Cream Of Zucchini And Tomato Soup - Cook Republic


  • Author: Sneh
  • Prep Time: 5 minutes
  • Cook Time: 30 minutes
  • Total Time: 35 minutes
  • Yield: 2 1x
  • Category: Soup, Lunch, Light Meal
  • Cuisine: Italian, Vegan, Gluten Free, Vegetarian
  • Diet: Vegan


  • 1 tablespoon extra-virgin olive oil
  • 2 small bay leaves
  • 2 garlic cloves
  • 1 brown onion, chopped
  • 3 large tomatoes, chopped
  • 1 large zucchini, chopped
  • ½ teaspoon dried thyme
  • ½ teaspoon dried oregano
  • 250 ml vegetable stock
  • Sea salt flakes and black pepper, to taste
  • Extra virgin olive oil, balsamic vinegar, crusty bread – to serve


  1. Sauté bay leaves, garlic cloves and onion in the olive oil in a large heavy-bottomed saucepan on medium heat.
  2. When the onion start browning and turn soft, add the tomato, zucchini, thyme and oregano.

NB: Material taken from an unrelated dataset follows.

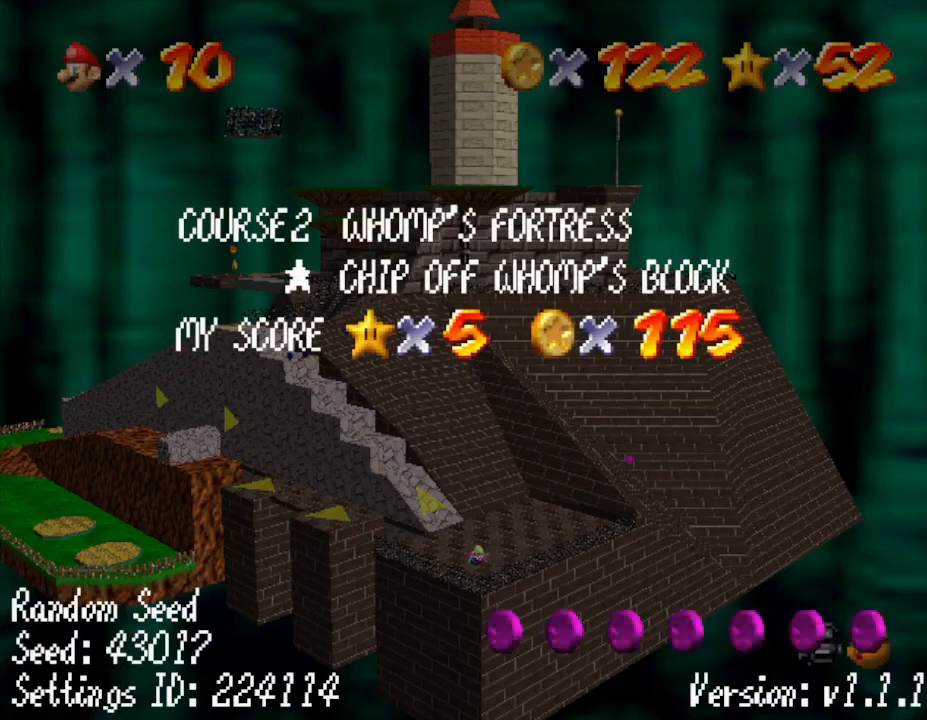
{"buttons": [], "left_stick": "center", "events": []}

Toss and cook on medium for 3-4 minutes until veggies start to gloss over.
  3. Add vegetable stock. Mix well. Cover and simmer on medium-low for approximately 20 minutes. Remove from heat. Using a stick blender (or heat-proof jug blender), purée the soup until smooth.
  4. Return to the saucepan. Season with salt and pepper. Add more stock if too thick. Gently heat for a few minutes until warmed throughout. Serve hot with a drizzle of extra virgin olive oil, balsamic vinegar and crusty bread on the side.
  5. Soup can be cooled completely and frozen in freezer safe containers for 2-3 weeks. Cooled soup will keep well in a glass jar/container in the fridge for up to 3 days.